- [PROBLEM DESCRIPTION]: Transcribe the records below exactly as written, from the opening line through the line that contains "Term of Appointment".

Stored items from a collection:
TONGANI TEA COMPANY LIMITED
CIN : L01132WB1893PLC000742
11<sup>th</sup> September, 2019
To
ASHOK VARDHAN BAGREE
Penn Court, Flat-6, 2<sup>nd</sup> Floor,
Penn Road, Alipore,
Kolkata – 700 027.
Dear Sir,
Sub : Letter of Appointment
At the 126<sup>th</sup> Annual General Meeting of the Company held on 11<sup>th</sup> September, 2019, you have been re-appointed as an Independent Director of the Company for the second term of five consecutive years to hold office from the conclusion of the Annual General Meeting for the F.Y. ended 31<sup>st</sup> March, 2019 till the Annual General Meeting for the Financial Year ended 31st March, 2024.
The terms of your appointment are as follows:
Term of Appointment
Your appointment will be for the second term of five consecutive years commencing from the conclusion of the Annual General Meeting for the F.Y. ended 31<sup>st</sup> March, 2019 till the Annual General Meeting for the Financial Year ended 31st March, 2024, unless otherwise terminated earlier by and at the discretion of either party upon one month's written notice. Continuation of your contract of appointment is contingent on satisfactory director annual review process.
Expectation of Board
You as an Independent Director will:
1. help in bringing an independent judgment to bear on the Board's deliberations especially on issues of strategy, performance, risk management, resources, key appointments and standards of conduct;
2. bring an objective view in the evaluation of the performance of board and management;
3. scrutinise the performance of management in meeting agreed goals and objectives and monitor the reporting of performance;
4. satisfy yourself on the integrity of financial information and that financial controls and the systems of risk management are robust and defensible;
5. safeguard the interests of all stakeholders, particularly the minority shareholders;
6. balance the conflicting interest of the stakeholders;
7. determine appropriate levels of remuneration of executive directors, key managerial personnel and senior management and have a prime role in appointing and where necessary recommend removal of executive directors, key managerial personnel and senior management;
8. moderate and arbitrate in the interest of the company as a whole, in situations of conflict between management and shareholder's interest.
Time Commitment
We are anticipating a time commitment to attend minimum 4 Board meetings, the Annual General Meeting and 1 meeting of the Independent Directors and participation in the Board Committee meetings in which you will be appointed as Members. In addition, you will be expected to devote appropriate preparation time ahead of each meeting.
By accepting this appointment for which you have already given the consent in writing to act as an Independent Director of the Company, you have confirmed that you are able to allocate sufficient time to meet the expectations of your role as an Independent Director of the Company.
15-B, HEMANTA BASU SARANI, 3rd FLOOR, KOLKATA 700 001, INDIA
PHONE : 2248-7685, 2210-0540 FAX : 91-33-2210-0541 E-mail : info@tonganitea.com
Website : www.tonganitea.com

- [TASK ANSWER]:
TONGANI TEA COMPANY LIMITED
CIN : L01132WB1893PLC000742
11<sup>th</sup> September, 2019
To
ASHOK VARDHAN BAGREE
Penn Court, Flat-6, 2<sup>nd</sup> Floor,
Penn Road, Alipore,
Kolkata – 700 027.
Dear Sir,
Sub : Letter of Appointment
At the 126<sup>th</sup> Annual General Meeting of the Company held on 11<sup>th</sup> September, 2019, you have been re-appointed as an Independent Director of the Company for the second term of five consecutive years to hold office from the conclusion of the Annual General Meeting for the F.Y. ended 31<sup>st</sup> March, 2019 till the Annual General Meeting for the Financial Year ended 31st March, 2024.
The terms of your appointment are as follows:
Term of Appointment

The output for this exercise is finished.